Limitations and Connections
Dec 19, 1994 03:21 PM
by MURRAY
This is to Arthur, with reference to Doreen as well:
Arthur writes:
> Thank you for your encouragement, and acknowledgement that my
> hermenuetics of suspicion can sometimes be a safeguard against
> gullibility. I only hope that I can be truely open when I need to be.
Me, too. This is where the inner faculty of discrimination
can play a part.
> I like anyone am afraid of the magnitude of the universe and the
> limited nature of human consciousness.
The limitation of human consciousness has been borne in on
me very intensely at certain times in my life, such as after
my first wife died. My mind seemed such a small dark place,
then. The comfort offered by theosophical teachings on life
after death etc was tempered by the realisation that, for
me, at the intellectual level, they were mostly second-hand
knowledge. I wasn't going to sink my intellectual integrity
by denying this, even though it was painful.

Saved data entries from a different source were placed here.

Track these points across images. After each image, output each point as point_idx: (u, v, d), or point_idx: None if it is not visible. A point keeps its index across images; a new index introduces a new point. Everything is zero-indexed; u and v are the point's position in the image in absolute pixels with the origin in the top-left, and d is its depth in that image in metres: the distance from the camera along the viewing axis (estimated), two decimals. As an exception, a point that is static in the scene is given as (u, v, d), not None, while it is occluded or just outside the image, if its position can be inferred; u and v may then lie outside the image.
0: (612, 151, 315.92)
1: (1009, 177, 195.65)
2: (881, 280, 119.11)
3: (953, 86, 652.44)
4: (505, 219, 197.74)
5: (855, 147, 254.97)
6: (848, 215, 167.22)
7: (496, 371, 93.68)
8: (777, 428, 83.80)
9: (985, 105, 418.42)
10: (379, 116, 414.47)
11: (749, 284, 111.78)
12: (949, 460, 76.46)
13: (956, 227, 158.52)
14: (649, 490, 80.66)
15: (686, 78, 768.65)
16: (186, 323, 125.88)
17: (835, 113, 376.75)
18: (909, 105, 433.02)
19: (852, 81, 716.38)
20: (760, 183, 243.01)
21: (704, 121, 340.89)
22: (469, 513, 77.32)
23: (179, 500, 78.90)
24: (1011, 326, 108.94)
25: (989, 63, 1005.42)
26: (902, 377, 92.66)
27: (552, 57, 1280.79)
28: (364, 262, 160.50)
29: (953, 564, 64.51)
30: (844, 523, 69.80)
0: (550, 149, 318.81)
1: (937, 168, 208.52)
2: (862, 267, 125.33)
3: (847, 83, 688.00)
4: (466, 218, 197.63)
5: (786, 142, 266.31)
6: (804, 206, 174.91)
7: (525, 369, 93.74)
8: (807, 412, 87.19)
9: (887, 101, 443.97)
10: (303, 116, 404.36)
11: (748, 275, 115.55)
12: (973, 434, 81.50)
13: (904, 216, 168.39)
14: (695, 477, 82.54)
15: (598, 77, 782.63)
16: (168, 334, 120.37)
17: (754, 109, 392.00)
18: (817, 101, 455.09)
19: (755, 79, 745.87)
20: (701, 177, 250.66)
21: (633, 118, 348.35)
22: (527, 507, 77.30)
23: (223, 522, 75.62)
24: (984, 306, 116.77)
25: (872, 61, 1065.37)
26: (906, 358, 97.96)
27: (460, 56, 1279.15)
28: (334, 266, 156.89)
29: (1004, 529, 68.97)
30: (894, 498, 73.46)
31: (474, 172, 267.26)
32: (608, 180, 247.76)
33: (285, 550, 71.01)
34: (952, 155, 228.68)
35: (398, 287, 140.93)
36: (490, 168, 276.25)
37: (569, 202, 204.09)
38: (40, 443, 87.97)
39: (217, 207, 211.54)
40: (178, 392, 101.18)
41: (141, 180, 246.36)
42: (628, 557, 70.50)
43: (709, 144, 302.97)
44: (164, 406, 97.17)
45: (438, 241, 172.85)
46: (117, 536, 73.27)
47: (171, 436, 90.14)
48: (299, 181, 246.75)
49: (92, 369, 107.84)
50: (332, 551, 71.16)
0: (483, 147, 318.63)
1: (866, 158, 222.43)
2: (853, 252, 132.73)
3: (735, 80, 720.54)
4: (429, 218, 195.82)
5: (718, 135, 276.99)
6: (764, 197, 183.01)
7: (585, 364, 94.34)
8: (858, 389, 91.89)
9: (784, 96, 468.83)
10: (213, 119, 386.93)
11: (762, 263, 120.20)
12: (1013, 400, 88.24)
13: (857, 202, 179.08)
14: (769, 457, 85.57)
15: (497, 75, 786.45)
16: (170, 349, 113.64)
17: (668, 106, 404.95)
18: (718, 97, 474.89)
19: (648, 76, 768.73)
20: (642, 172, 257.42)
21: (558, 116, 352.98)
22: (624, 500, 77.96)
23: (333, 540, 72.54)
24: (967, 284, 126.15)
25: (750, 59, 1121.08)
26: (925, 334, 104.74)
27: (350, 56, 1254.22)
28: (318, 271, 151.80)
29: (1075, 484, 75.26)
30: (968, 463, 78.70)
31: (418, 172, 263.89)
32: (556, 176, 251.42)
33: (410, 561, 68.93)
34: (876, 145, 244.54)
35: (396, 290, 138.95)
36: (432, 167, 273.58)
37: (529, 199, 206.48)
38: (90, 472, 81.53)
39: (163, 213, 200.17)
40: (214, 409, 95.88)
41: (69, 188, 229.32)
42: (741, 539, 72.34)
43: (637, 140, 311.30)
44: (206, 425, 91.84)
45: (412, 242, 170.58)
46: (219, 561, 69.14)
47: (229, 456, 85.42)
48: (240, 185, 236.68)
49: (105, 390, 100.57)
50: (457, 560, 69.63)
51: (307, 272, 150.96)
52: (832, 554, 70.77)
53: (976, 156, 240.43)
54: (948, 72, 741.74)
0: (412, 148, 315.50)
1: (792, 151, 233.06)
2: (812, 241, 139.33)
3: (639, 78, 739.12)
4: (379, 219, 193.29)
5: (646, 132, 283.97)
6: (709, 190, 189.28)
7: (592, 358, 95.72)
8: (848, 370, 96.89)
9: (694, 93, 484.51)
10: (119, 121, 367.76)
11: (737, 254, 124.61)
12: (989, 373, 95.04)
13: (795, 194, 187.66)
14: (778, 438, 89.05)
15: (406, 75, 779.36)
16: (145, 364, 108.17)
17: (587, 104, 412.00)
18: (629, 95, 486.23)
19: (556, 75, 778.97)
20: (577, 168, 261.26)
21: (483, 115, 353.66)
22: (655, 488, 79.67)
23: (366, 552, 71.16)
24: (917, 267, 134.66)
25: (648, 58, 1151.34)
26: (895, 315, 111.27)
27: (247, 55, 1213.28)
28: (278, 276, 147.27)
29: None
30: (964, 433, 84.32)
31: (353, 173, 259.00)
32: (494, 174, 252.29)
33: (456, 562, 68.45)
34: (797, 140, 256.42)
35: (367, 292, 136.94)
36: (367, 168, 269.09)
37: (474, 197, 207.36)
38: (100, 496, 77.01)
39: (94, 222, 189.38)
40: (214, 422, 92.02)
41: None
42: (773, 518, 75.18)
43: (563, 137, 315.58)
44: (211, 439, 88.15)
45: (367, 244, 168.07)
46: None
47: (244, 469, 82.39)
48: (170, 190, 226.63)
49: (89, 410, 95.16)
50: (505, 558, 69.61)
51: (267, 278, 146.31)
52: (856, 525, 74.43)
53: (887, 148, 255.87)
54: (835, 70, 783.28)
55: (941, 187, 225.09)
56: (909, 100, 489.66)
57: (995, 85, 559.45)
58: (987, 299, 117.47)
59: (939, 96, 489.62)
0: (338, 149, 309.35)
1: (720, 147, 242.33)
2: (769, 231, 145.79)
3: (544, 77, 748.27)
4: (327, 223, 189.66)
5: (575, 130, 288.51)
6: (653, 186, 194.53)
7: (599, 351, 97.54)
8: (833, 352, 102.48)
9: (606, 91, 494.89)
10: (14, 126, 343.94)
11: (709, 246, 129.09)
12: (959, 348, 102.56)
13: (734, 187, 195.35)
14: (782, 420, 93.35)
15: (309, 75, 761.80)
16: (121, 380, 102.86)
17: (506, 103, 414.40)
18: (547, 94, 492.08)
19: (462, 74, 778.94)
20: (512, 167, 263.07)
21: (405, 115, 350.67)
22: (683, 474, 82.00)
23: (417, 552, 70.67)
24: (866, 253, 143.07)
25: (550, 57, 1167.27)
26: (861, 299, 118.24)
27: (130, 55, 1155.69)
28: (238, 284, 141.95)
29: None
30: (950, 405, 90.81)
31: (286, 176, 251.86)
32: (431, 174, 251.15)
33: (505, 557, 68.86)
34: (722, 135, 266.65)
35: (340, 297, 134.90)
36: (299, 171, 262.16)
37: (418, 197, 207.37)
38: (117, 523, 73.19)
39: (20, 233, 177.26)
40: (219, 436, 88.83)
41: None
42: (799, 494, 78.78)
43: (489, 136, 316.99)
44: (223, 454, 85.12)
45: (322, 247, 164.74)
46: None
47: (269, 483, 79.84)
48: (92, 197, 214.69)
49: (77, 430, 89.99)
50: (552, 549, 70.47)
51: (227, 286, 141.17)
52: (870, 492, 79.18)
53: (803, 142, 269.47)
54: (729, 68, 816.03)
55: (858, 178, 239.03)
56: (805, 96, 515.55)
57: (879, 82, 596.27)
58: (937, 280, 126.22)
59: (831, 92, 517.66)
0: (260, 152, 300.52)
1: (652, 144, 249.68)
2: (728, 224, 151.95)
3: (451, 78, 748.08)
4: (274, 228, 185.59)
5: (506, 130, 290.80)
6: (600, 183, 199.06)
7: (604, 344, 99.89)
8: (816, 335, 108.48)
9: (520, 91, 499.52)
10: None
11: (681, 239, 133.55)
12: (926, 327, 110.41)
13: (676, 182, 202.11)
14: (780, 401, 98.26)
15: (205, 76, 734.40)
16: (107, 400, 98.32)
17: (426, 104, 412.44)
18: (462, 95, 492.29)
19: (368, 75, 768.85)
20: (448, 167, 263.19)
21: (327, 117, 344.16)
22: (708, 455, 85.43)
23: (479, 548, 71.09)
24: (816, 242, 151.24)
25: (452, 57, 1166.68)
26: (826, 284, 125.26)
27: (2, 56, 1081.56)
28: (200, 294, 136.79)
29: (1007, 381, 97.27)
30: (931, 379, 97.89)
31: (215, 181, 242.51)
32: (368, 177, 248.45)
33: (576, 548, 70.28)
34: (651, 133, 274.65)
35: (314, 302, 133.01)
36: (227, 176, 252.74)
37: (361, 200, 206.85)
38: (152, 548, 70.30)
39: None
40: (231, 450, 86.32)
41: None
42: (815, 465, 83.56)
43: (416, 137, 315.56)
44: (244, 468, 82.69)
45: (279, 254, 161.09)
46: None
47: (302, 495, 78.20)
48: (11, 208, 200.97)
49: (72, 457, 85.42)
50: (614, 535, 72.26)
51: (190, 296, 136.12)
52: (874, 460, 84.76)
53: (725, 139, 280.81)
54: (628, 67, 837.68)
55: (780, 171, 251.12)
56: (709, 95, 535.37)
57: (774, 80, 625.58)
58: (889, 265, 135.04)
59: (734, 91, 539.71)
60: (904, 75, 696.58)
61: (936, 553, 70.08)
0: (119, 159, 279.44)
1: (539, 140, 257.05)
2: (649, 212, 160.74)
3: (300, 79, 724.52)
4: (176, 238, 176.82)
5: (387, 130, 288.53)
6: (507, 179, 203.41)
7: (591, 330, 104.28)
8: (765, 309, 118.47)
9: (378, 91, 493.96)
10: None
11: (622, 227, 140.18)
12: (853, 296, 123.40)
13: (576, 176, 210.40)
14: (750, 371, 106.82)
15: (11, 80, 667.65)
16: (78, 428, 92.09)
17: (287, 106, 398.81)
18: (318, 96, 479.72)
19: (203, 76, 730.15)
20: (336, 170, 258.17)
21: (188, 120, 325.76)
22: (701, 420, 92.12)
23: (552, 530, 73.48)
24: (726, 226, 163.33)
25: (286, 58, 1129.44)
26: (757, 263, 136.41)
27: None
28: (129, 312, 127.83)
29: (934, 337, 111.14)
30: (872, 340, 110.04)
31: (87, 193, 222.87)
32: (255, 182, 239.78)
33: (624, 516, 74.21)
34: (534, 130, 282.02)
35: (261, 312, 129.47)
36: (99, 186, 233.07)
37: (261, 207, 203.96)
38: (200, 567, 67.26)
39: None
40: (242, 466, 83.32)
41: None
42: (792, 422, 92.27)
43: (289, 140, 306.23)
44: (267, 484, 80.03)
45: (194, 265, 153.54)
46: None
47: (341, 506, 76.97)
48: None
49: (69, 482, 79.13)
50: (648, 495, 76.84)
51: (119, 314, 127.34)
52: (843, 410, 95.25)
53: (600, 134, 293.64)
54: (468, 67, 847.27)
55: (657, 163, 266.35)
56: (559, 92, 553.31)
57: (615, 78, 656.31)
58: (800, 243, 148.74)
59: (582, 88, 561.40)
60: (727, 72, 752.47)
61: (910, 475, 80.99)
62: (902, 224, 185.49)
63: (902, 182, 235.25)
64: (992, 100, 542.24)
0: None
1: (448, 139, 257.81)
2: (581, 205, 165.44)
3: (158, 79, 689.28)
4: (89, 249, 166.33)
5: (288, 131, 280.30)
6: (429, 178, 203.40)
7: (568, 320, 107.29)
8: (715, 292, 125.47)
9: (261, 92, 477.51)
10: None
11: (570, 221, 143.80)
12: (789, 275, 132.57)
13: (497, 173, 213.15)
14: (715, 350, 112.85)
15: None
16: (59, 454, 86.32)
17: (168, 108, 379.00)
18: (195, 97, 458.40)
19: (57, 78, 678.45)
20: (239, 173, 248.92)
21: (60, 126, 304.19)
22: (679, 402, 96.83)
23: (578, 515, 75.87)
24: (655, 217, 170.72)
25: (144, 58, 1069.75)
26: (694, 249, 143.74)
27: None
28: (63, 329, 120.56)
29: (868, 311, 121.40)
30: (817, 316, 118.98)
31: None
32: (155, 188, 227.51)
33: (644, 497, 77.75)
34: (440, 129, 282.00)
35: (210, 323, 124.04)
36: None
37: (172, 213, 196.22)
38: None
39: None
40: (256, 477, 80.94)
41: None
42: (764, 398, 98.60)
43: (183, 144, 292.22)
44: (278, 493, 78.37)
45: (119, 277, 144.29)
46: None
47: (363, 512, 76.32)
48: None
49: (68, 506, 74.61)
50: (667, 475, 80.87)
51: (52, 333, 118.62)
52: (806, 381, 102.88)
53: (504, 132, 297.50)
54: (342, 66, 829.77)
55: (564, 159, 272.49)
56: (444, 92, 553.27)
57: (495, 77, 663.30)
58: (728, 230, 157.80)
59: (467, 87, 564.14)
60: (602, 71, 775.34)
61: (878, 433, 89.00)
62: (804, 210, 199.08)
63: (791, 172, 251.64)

I don't feel the same way now because time has worked a
magic of letting go, and trusting, to some extent. The
universe has this amazing depth and richness on any scale
you look, from the speck of dust to the galaxy. Staggering,
and you're part of it. So my little conscious mind still
feels little, but somehow there's a sense that the rest of
"me" is connected outwards in a sea of light.
> I once told a Christian friend that i in a way envied his
> certainty. I compared our levels of certainty to a wall and a
> thin onions skin. Mine was the onion skin.
Some of my contacts with self-declared Christians have been
interesting warm discussions, and others have been rather
bruising, head-butting exercises. Educational, in
retrospect.
Some kinds of certainty are like an eggshell. Breaking out
of the egg is scary and full of uncertainty, but it's the
prelude to a whole new phase of life. And there's probably
a series of eggshells that we break out of, one by one.
I have Doreen's piece in mind, here, too. She wrote:
> ... He had a book with him on some aspect of Christianity (can't
> remember the book), and we had this wonderful discussion
> involving his Christian point-of-view and on my theosophical
> point-of-view. It was a nonthreatening and stimulating exchange
> and I remember thinking how glad I was that neither one of us got
> bent out of shape, but clearly respected each other's views.
>
> While I was explaining to him about the theosophical concept of
> not acknowledging an anthropomorphic divinity and how we must
> take responsibility for our thoughts and actions, he became
> visibly distressed. He genuinely felt that my outlook on life
> was so hopeless because of not "putting it in God's hands," so to
> speak. Hopeless was the description he used, utterly hopeless.
I believe you can relate the two views here, something like
this:
The ideal theosophist, or sky-walker, or anything else you
want to call them, combines self-determination with trust
and a deep sense of grounding in the divine. So they take
responsibility AND put things in God's hands at the same
time. No wonder it sounds confusing on the face of it. The
neat trick is to do them each in the right area of life, in
the right way.
The phrase "a personal God" was probably in the back of the
Christian's mind, conflicting with the "no anthopomorphic
divinity" idea. The word "personal" means one bunch of
things to a Christian, and a pretty different bunch to a
theosophist. The gap can be bridged with to some extent by
the idea that the universal ground of being includes and
supports every manifestation of being-hood we can
experience. There is also the concept of the Logos, the
manifested creative principle/being/process/energy/what else
can we call it? So we have a relationship to this, even
though it is nothing like as limited as an individual human
being. Christian's often emphasise the reality of their
relationship to God.
There are other areas where the best you can do is agree to
differ.
With an anatomy of divinity more complex than most, we have
a challenge to communicate it, at the best of times!